§ **Problem to work on**
When a line below holds the string "lines", show that line.

§ **Collected data entries**
=-=-=-=-=

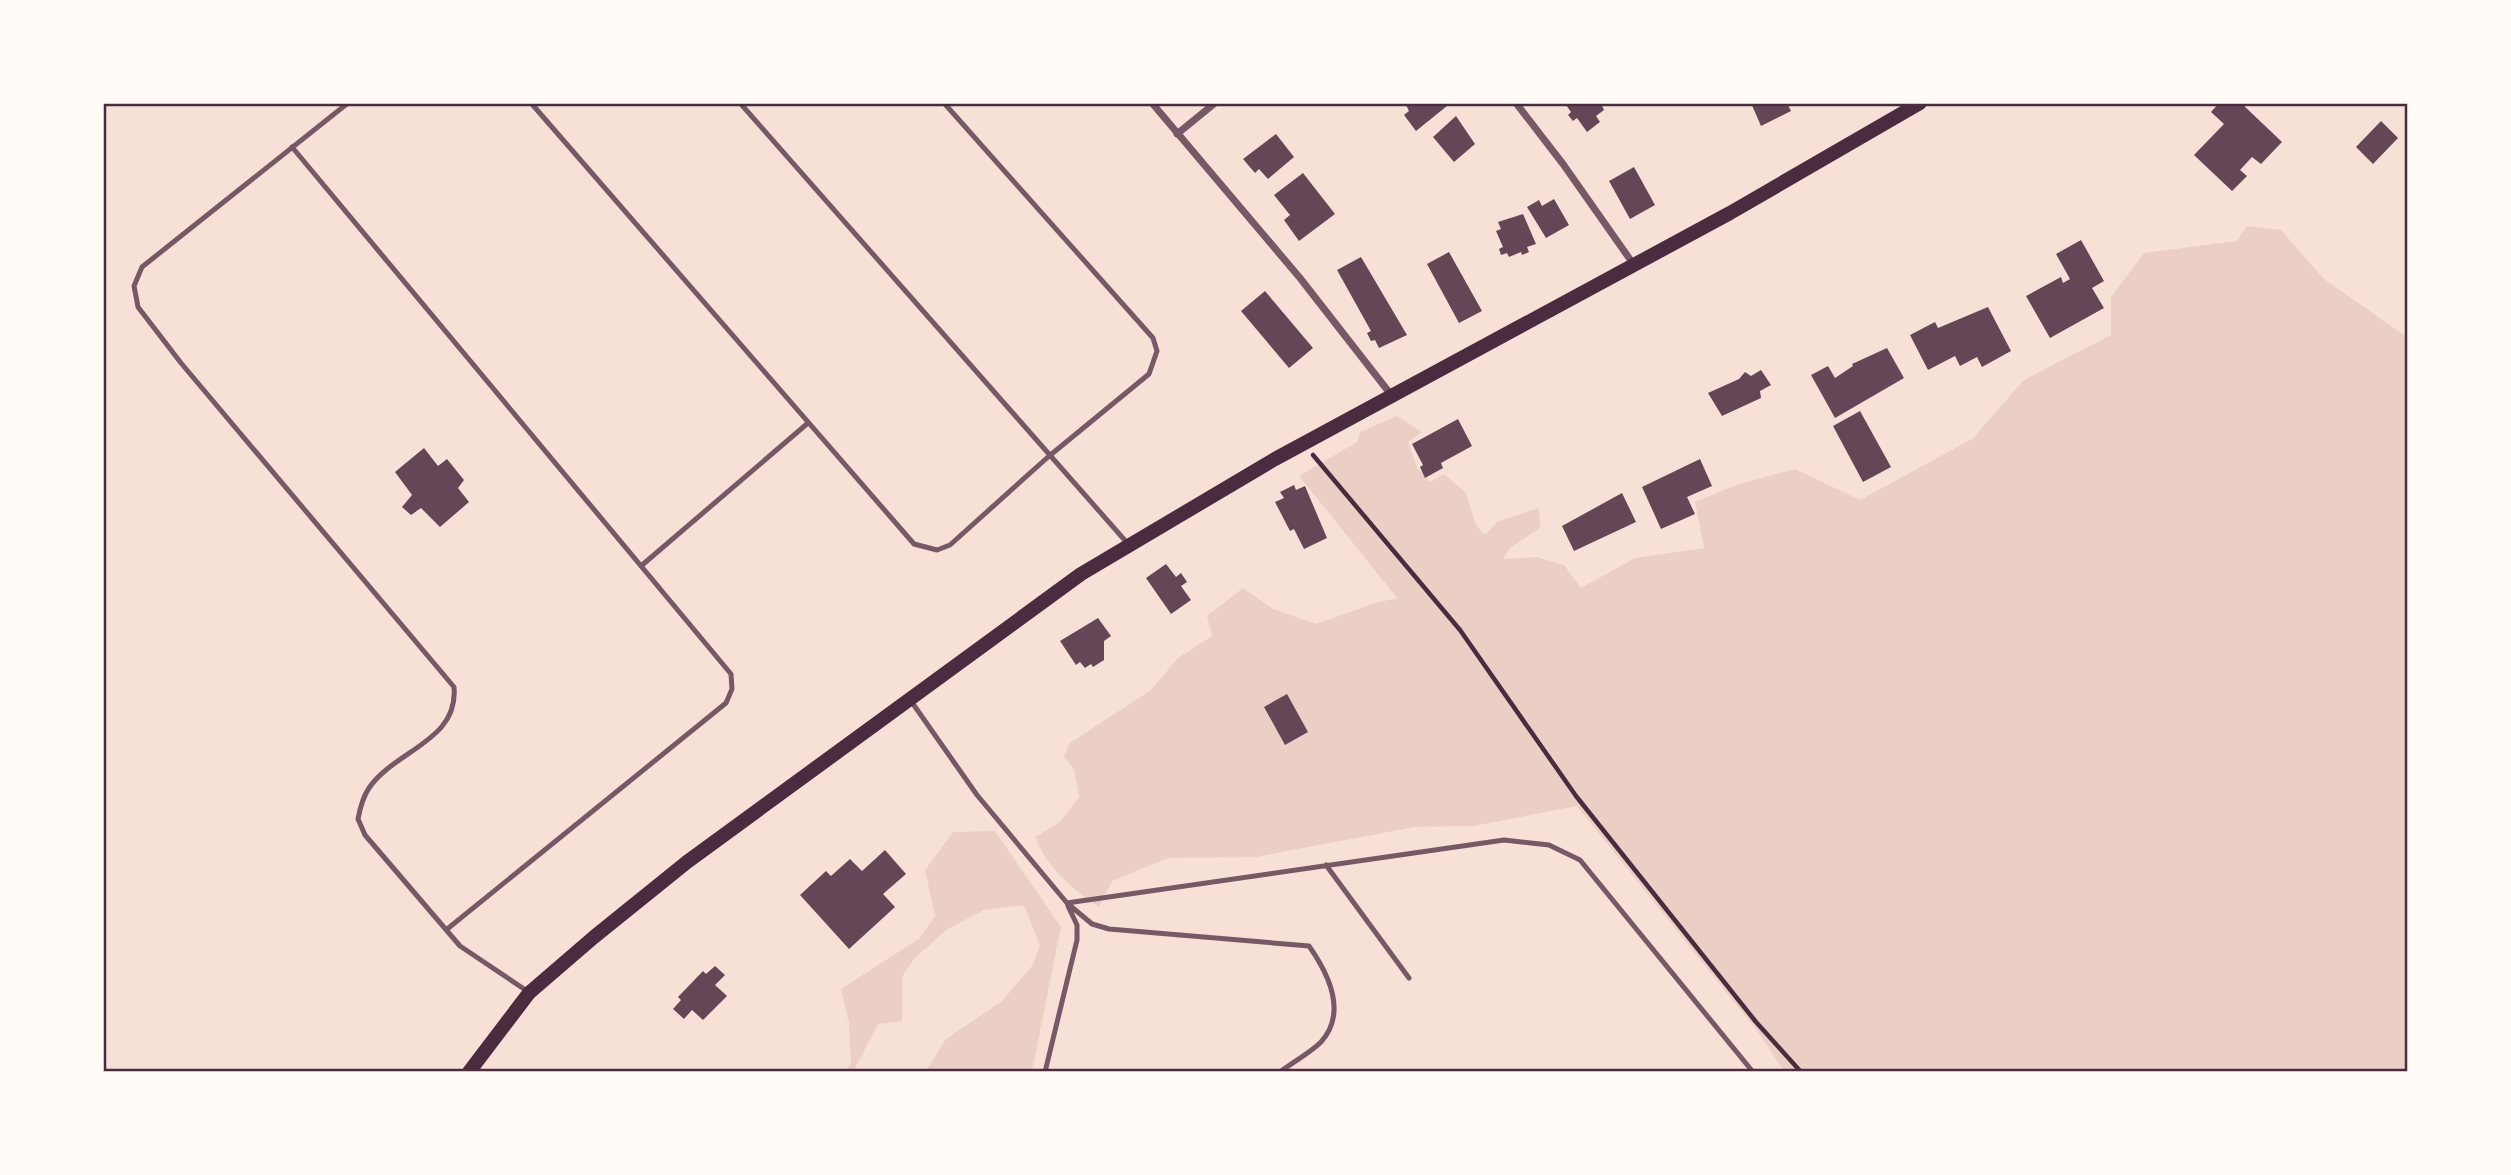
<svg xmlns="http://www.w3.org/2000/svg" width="2511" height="1175" font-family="Mulish,sans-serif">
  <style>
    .green { fill: #ebcfc5 }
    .building { fill: #644757 }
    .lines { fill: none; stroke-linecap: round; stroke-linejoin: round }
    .path { stroke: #4a2c40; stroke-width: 4.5 }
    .service { stroke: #755966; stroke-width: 5 }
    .minor { stroke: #755966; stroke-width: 7 }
    .secondary { stroke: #4a2c40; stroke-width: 14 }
    .neatline { fill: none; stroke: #4a2c40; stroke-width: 2.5 }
  </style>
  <rect width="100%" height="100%" fill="#f7e1d7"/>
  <path class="green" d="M 2247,226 L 2281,230 L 2324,279 L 2408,338 L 2408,1072 L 1785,1072 L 1755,1028 L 1577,806 L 1474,826 L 1415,827 L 1256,857 L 1168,858 L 1112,881 L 1099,907 C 1072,889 1047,868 1035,837 L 1060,822 L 1079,797 L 1074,770 L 1064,756 L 1070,743 L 1151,690 L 1178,658 L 1212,636 L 1207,616 L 1243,588 L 1273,609 L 1316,624 L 1381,601 L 1398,599 L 1299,476 L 1357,442 L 1360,432 L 1397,416 L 1422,432 L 1408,442 L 1417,467 L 1430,482 L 1444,474 L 1466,493 L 1476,525 L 1485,535 L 1497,522 L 1539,508 L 1540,528 L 1510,548 L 1503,559 L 1537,557 L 1564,565 L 1581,588 L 1635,558 L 1704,548 L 1695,502 L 1736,485 L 1795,469 L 1860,500 L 1972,439 L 2024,380 L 2111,335 L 2111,297 L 2144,253 L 2237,241 Z
    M 995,831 L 1061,927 L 1032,1072 L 925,1072 L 946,1039 L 1002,1001 L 1032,966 L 1040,946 L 1024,905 L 984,910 L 946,930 L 914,959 L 902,977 L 902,1021 L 878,1024 L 853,1072 L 845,1072 L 851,1063 L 849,1023 L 841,989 L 920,938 L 935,916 L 925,870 L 953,832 Z"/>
  <path class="building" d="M 1405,103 L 1445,103 L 1447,106 L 1416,131 L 1404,115 L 1409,111 Z
    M 1568,103 L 1606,103 L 1602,106 L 1604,110 L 1596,116 L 1600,122 L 1587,132 L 1577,118 L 1573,121 L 1568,115 L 1571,112 L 1566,105 Z
    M 1751,103 L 1787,103 L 1791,111 L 1761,126 Z
    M 2219,103 L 2241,103 L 2282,142 L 2261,164 L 2252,157 L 2240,170 L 2247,176 L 2232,191 L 2194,155 L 2224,124 L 2211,112 Z
    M 1456,116 L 1475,144 L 1454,162 L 1433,137 Z
    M 2381,121 L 2398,138 L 2373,164 L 2356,147 Z
    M 1276,134 L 1294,157 L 1268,179 L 1259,169 L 1255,173 L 1243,159 Z
    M 1634,167 L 1655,205 L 1630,219 L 1609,181 Z
    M 1303,173 L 1335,214 L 1299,241 L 1284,220 L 1290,215 L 1274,195 Z
    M 1554,199 L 1569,225 L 1546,238 L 1527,207 L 1539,200 L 1542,206 Z
    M 1523,214 L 1536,244 L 1527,247 L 1529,252 L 1522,255 L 1521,252 L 1509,257 L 1507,253 L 1501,255 L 1499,249 L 1503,247 L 1496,231 L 1501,229 L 1498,222 Z
    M 2081,240 L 2104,281 L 2092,288 L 2104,308 L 2050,338 L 2026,296 L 2061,277 L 2063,283 L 2070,279 L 2056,254 Z
    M 1449,252 L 1482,311 L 1459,323 L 1427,264 Z
    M 1361,257 L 1407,335 L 1379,348 L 1375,340 L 1371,341 L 1367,333 L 1371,331 L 1337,270 Z
    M 1265,291 L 1313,348 L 1289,368 L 1241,311 Z
    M 1988,307 L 2011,351 L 1982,367 L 1977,357 L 1960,366 L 1955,356 L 1928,370 L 1910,335 L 1935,322 L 1938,328 Z
    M 1887,348 L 1904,378 L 1835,418 L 1811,375 L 1828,366 L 1835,378 L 1853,366 L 1852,364 Z
    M 1761,370 L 1771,385 L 1760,391 L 1761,398 L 1722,416 L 1708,393 L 1739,379 L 1745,372 L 1751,376 Z
    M 1860,411 L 1891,467 L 1863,482 L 1833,426 Z
    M 1458,419 L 1472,446 L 1441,463 L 1443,468 L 1425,478 L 1420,467 L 1423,465 L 1412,444 Z
    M 424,448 L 438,466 L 447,459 L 464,480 L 458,488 L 469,502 L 440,527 L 421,508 L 411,515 L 402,507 L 412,495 L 395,472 Z
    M 1700,459 L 1712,486 L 1687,497 L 1695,514 L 1661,529 L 1642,487 Z
    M 1294,485 L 1296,490 L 1305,486 L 1327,538 L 1304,549 L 1294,529 L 1290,531 L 1275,502 L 1284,498 L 1280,492 Z
    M 1622,493 L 1636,522 L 1574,551 L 1562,526 Z
    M 1166,564 L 1176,577 L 1181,573 L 1187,582 L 1181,586 L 1191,600 L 1171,614 L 1146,578 Z
    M 1098,618 L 1111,636 L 1104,641 L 1104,660 L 1093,667 L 1091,664 L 1085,668 L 1080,662 L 1076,665 L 1060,641 Z
    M 1287,694 L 1308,732 L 1285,745 L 1264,707 Z
    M 885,850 L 906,874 L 883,894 L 895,907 L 849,949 L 800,895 L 826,871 L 831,876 L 850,859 L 862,871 Z
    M 715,966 L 725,975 L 715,985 L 727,996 L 703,1020 L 692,1010 L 684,1019 L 673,1009 L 681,1000 L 678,997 L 703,971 L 706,974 Z"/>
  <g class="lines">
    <path class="path" d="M 1313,455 L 1460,630 L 1576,796 L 1756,1022 L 1801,1072"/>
    <path class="service" d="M 348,103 L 142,267 L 134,286 L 138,307 L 181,363 L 454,687 C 459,741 395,750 369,788 C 363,797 360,808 358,819 L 365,835 L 460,946 L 527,991
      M 531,103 L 914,544 L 937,550 L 950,545 L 1048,457 L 1149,374 L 1157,351 L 1153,338 L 944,103
      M 740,103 L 1129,545
      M 292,147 L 731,674 L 732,689 L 726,703 L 446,930
      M 641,566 L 808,423
      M 911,701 L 977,795 L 1067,903 L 1092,924 L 1109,929 L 1309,946 C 1328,973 1348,1012 1321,1042 C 1310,1053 1293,1062 1280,1072
      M 1326,865 L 1409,978
      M 1067,903 L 1504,840 L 1549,845 L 1580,860 L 1753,1072
      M 1045,1072 L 1077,940 L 1077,925 L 1068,906"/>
    <path class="minor" d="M 1152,103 L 1300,278 L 1392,396
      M 1516,103 L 1563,164 L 1634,265
      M 1177,134 L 1215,103"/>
    <path class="secondary" d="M 469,1072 L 529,993 L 594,937 L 687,862 L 1081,574 L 1275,459 L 1730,213 L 1920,103"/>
  </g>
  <rect width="2511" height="1175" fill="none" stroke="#fffaf5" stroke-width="210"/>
  <rect x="105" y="105" width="2301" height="965" class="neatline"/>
</svg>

=-=-=-=-=

§ **Exercise solution**
    .lines { fill: none; stroke-linecap: round; stroke-linejoin: round }
  <g class="lines">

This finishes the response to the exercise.